Everything that lives in my house here is nuts, which means they must be really crazy for me to actually pick up on it. I live with my host father, who can remember the English word stagflation but can't remember the word for pear, and who will sometimes randomly pour soy sauce into his beer, stare at for two seconds, and then drink it anyway; there's my host mom, who insists that my zabuton (the cushion thing I sit on in place of a desk chair) is always turned so that the embroidery on it always faces the same way and that I tie my apron sash so that the loopy pieces of the bow go side-to-side instead of up-and-down; and Yuuichirou, my host brother, who has yet to say more than two words to me and anything nice to his mother.
Then there's the animals. First there's a dog named Hana that loses more fur in two minutes than an angora rabbit could hope to lose in two months. She is afraid of the vacuum cleaner and the dust mop. This makes things rather difficult, since my host mother, like most Japanese (stereotypical but true, people), hates mess and so she is continually soji-ing (which, of course, employs the two aforementioned panic-inducing appliances) to try to get rid of the ever-present fur rug. Then there's Sakura, the 21-year-old cat, who hopefully will die soon or at least get a good, long-lasting case of laryngitis. Maybe then I'll be able to sleep for those few hours allotted to me.

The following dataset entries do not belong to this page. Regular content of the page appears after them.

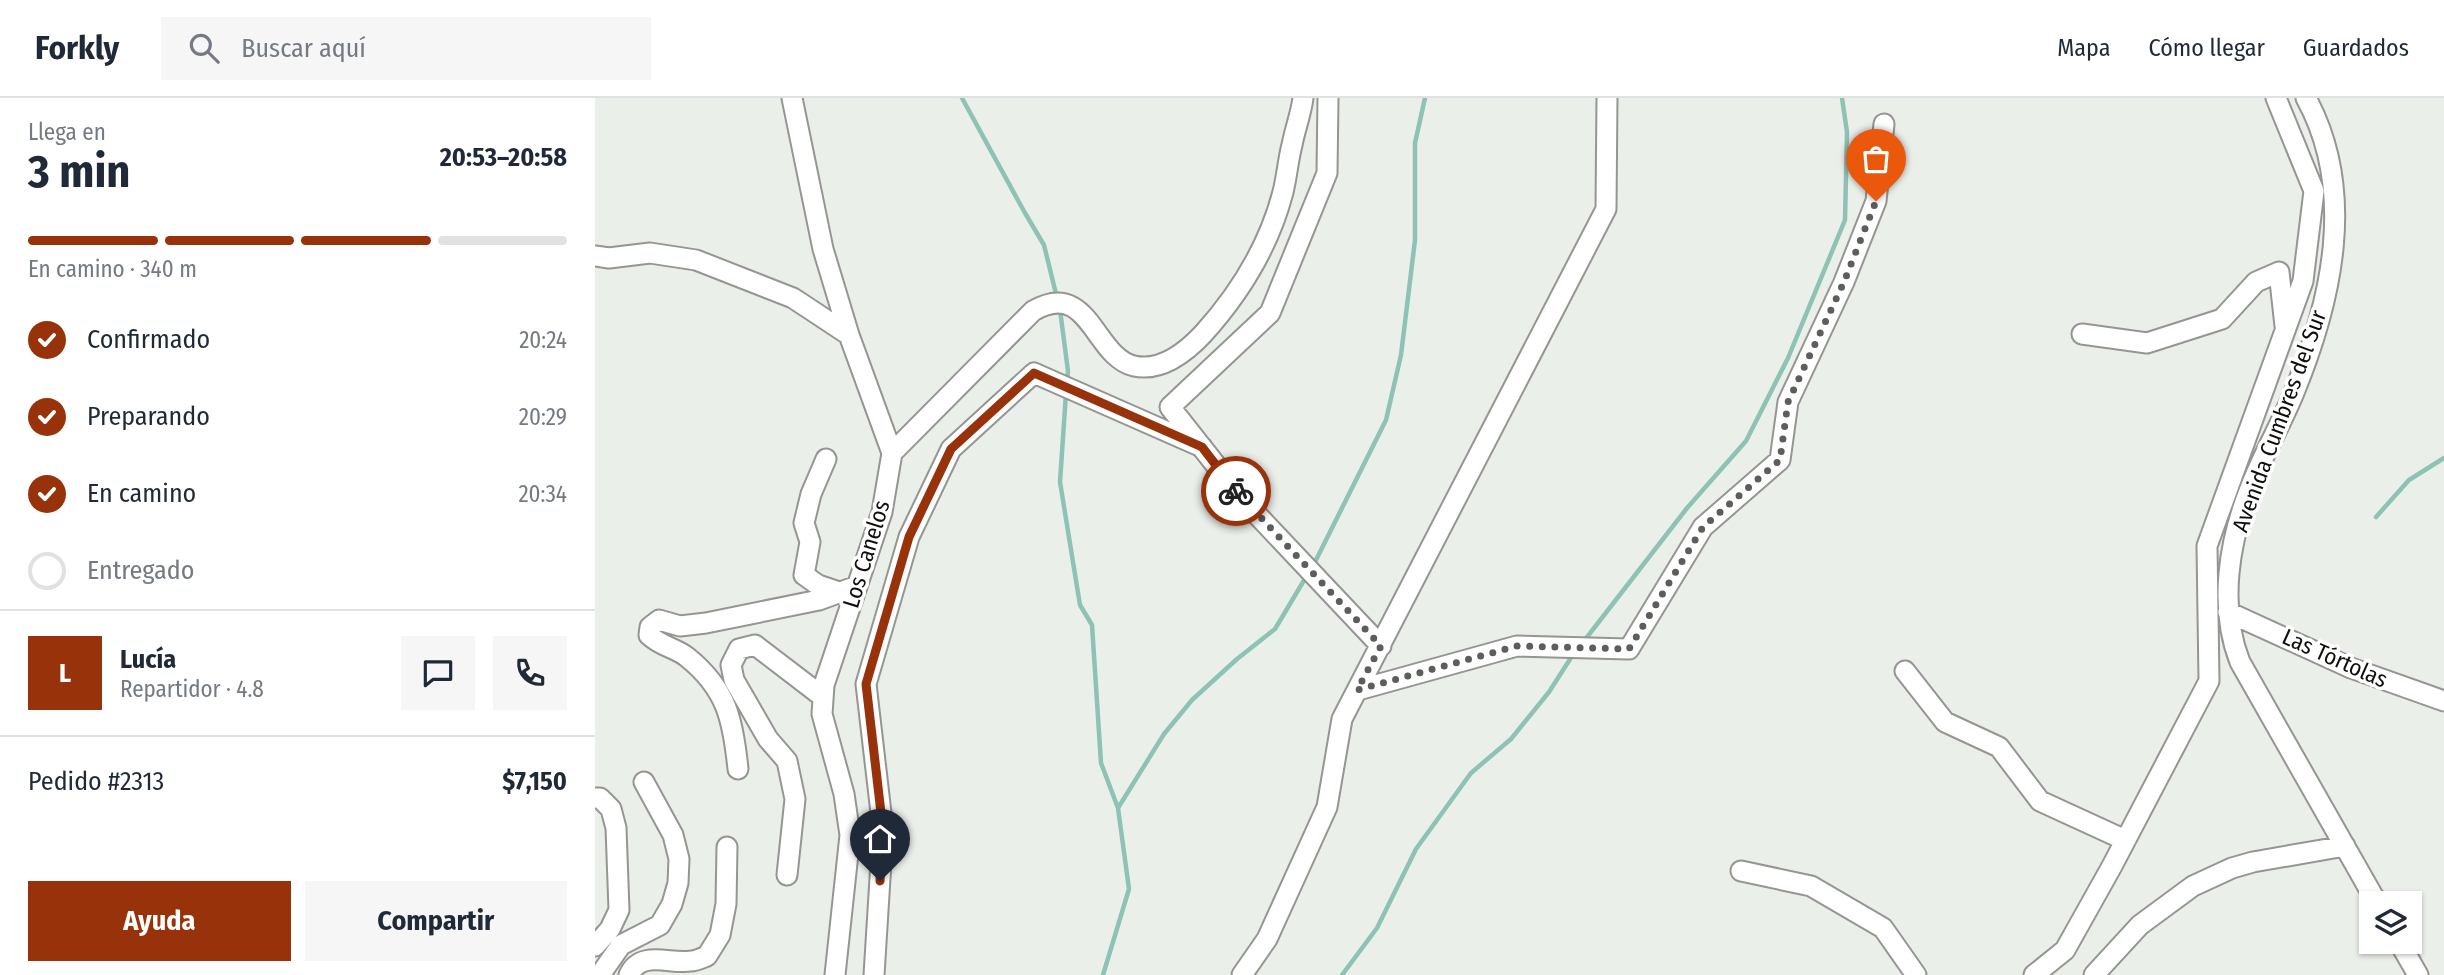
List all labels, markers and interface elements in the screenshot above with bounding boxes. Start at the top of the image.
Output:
search box [161,17,651,80]
text: Forkly [35,28,119,68]
icon: search [185,29,223,67]
text: Buscar aquí [241,33,366,64]
text: Mapa [2057,34,2110,62]
text: Cómo llegar [2148,34,2265,62]
text: Guardados [2303,34,2409,62]
text: Llega en [28,118,106,146]
pin [1846,129,1906,201]
icon: bag [1857,140,1895,178]
text: 20:53–20:58 [440,142,567,173]
text: 3 min [28,144,130,199]
text: En camino · 340 m [28,255,197,283]
street label: Avenida Cumbres del Sur [2226,306,2332,536]
icon: check [28,321,66,359]
text: Confirmado [87,324,210,355]
text: 20:24 [519,326,567,354]
icon: check [28,398,66,436]
text: Preparando [87,401,210,432]
text: 20:29 [519,403,567,431]
courier [1201,456,1271,526]
icon: bike [1217,472,1255,510]
icon: check [28,475,66,513]
text: En camino [87,478,196,509]
text: 20:34 [518,480,567,508]
street label: Los Canelos [836,497,896,611]
text: Entregado [87,555,194,586]
street label: Las Tórtolas [2278,622,2392,694]
button: chat [401,636,475,710]
button: phone [493,636,567,710]
text: Lucía [120,644,176,675]
text: L [59,658,71,689]
text: Repartidor · 4.8 [120,675,264,703]
text: Pedido #2313 [28,766,164,797]
text: $7,150 [502,766,567,797]
pin [850,809,910,881]
icon: home [861,820,899,858]
button: Ayuda [28,881,291,961]
button: Compartir [305,881,567,961]
map controls [2359,891,2422,954]
button: layers [2359,891,2422,954]

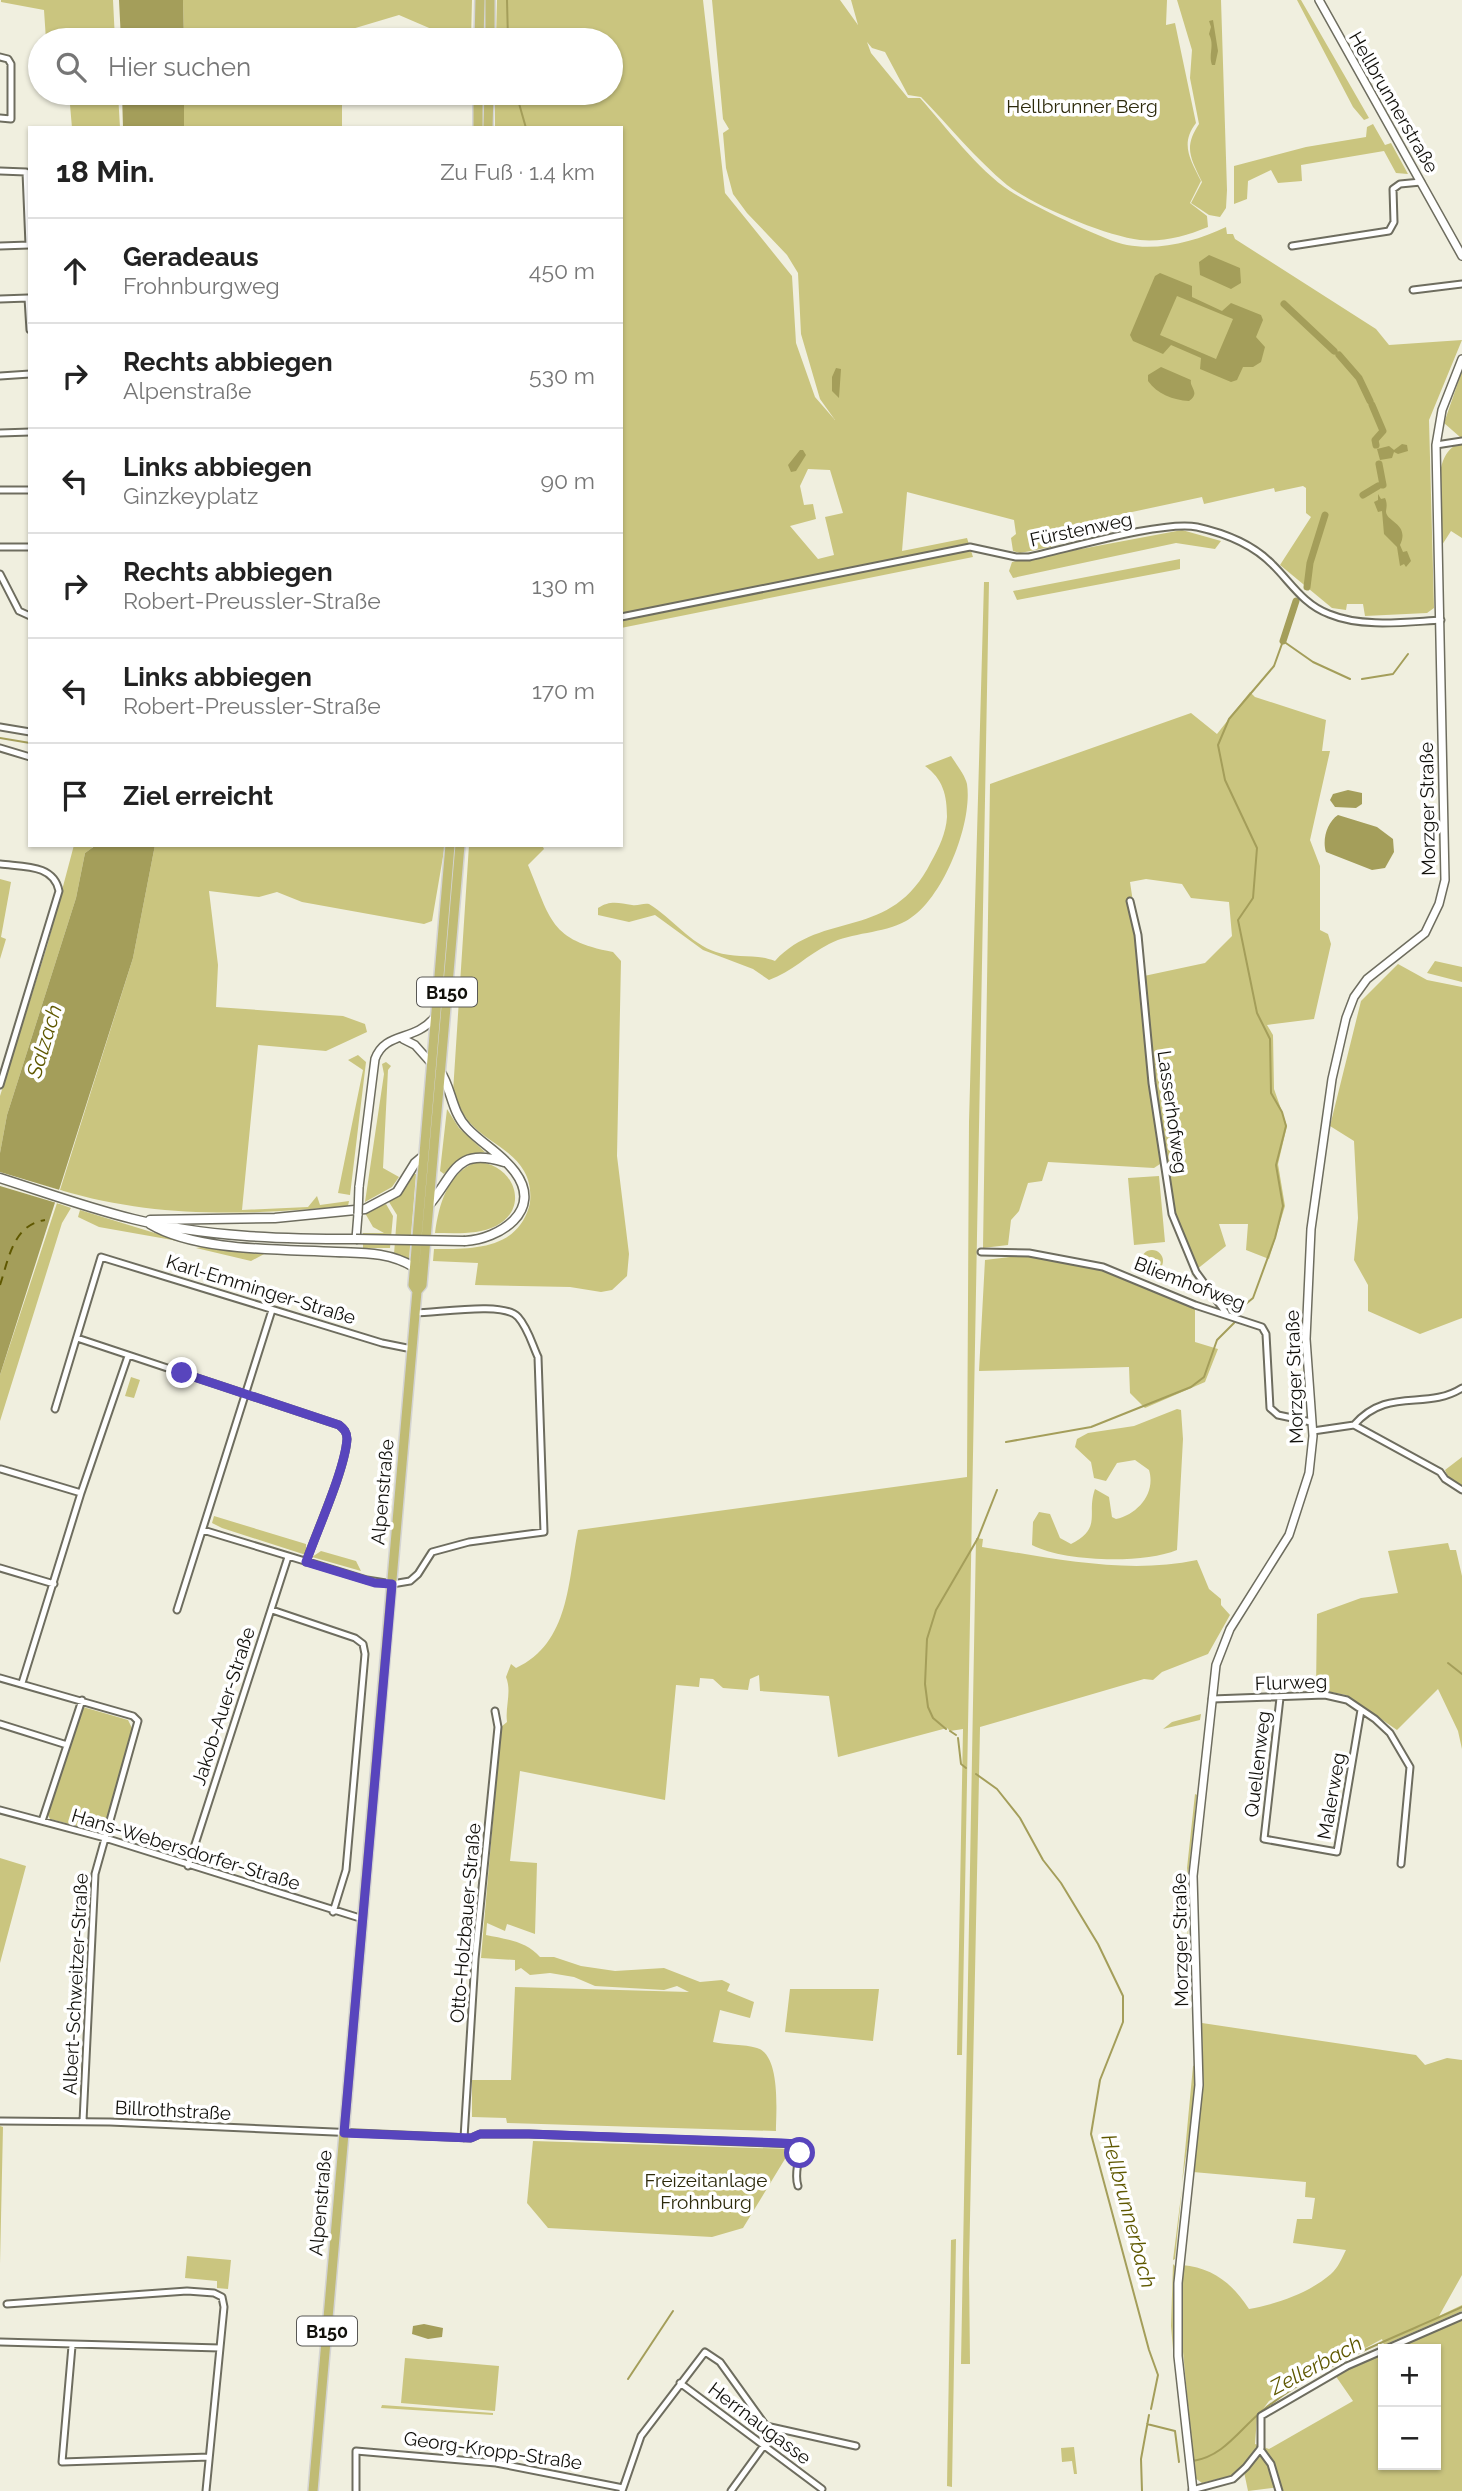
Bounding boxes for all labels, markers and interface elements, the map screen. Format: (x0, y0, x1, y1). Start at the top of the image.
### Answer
search box (28, 28, 623, 105)
street label: Hellbrunnerstraße (1345, 28, 1443, 176)
icon: search (52, 48, 90, 86)
text: Hier suchen (108, 52, 251, 82)
park label: Hellbrunner Berg (1006, 95, 1158, 117)
text: 18 Min. (56, 154, 155, 189)
text: Zu Fuß · 1.4 km (440, 158, 595, 185)
text: Geradeaus (123, 242, 259, 272)
icon: ahead (56, 252, 94, 290)
text: 450 m (529, 257, 595, 284)
text: Frohnburgweg (123, 272, 280, 299)
text: Rechts abbiegen (123, 347, 333, 377)
icon: right (56, 357, 94, 395)
text: 530 m (529, 362, 595, 389)
text: Alpenstraße (123, 377, 251, 404)
text: Links abbiegen (123, 452, 312, 482)
icon: left (56, 462, 94, 500)
text: 90 m (540, 467, 595, 494)
text: Ginzkeyplatz (123, 482, 258, 509)
street label: Fürstenweg (1028, 507, 1134, 551)
text: Rechts abbiegen (123, 557, 333, 587)
icon: right (56, 567, 94, 605)
text: 130 m (532, 572, 595, 599)
text: Robert-Preussler-Straße (123, 587, 381, 614)
text: Links abbiegen (123, 662, 312, 692)
icon: left (56, 672, 94, 710)
text: 170 m (532, 677, 595, 704)
text: Robert-Preussler-Straße (123, 692, 381, 719)
street label: Morzger Straße (1415, 742, 1439, 876)
icon: arrive (56, 777, 94, 815)
text: Ziel erreicht (123, 781, 273, 811)
road number: B150 (417, 978, 477, 1007)
water label: Salzach (21, 1001, 67, 1082)
street label: Lasserhofweg (1153, 1049, 1193, 1175)
street label: Karl-Emminger-Straße (164, 1250, 358, 1328)
street label: Bliemhofweg (1131, 1252, 1249, 1314)
street label: Morzger Straße (1281, 1310, 1307, 1444)
route end (166, 1357, 197, 1388)
street label: Alpenstraße (366, 1438, 398, 1546)
street label: Jakob-Auer-Straße (187, 1624, 259, 1788)
street label: Flurweg (1254, 1670, 1328, 1694)
street label: Quellenweg (1240, 1710, 1274, 1818)
street label: Malerweg (1313, 1751, 1349, 1841)
street label: Hans-Webersdorfer-Straße (69, 1804, 303, 1894)
street label: Otto-Holzbauer-Straße (445, 1822, 485, 2024)
street label: Albert-Schweitzer-Straße (58, 1873, 92, 2095)
street label: Morzger Straße (1168, 1873, 1192, 2007)
street label: Billrothstraße (114, 2096, 232, 2124)
water label: Hellbrunnerbach (1096, 2131, 1162, 2291)
route start (784, 2137, 815, 2168)
street label: Alpenstraße (304, 2149, 336, 2257)
park label: Freizeitanlage Frohnburg (645, 2169, 767, 2213)
road number: B150 (297, 2316, 357, 2346)
water label: Zellerbach (1265, 2330, 1366, 2400)
map controls (1378, 2344, 1441, 2470)
button: + (1378, 2344, 1441, 2407)
street label: Herrnaugasse (704, 2377, 816, 2469)
button: − (1378, 2407, 1441, 2470)
street label: Georg-Kropp-Straße (402, 2427, 584, 2473)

That's the other thing. My host mother was not pleased at all when I got up at 10:15 on Sunday morning, and so has decided I shall be up before nine if I want breakfast. Of course, anyone who knows me is going to realize that 10:15 is pretty damn early, and I did a good job to get myself out of bed before noon on a weekend. So naturally I was a bit annoyed at the prospect of having to set my alarm clock every damn day, until I realized that no, I wouldn't have to, because the cat would take care of that for me. She's better than that atomic clock, yowling on the hour, every hour, and waking up the whole damn neighborhood in the process.
And if she doesn't wake me up, the construction will. Waking up every morning to the large amount of noise coming from two streets away is almost a throwback to freshman year in Stewart Hall. Almost. Construction on Stewart Hall never made the building shake. Not that my house shaking here is anything abnormal, mind you. If it's not construction making the house shake, it's an earthquake.
I would have figured that by now, Japanese food would have no surprises left for me. But apparently it still a has a few tricks up its sleeve, in the form of rather tasty-looking sandwiches. You buy a delicious-looking lunch. Normal, every day sandwich. Egg salad, tuna, sliced deli meats maybe. With lettuce and tomato if you like, perhaps a sliced cucumber if you want to be weird. And so, hungry and all, you bite into it and taste... horseradish. Gobs and gobs of nasty green not-quite-spicy-but-definitely-potent horseradish sauce. What the HELL. If I'd wanted to taste nothing but horseradish, I would've gotten the sandwich marked "horseradish." I bought an egg-salad sandwich, and I'd like to actually be able to tell that's what it is when I'm eating it.
And also, the much-discussed but still annoying pizza issue. CORN DOES NOT GO ON PIZZA. Whoever gave the Japanese the idea that it DOES needs to be bludgeoned to death with a corncob. And please, don't hide the mostly raw onions under a layer of cheese. Biting into what looks like a cheese pizza and have it turn out to be an onion pizza is almost as bad as the horseradish thing. However, mushroom pizza is a different story, even if the mushrooms are that weird kind that come with the stringy three-inch long stems.
Okay. I'm done. I'm not really expecting anyone to actually read this, but I had to get it out of my system.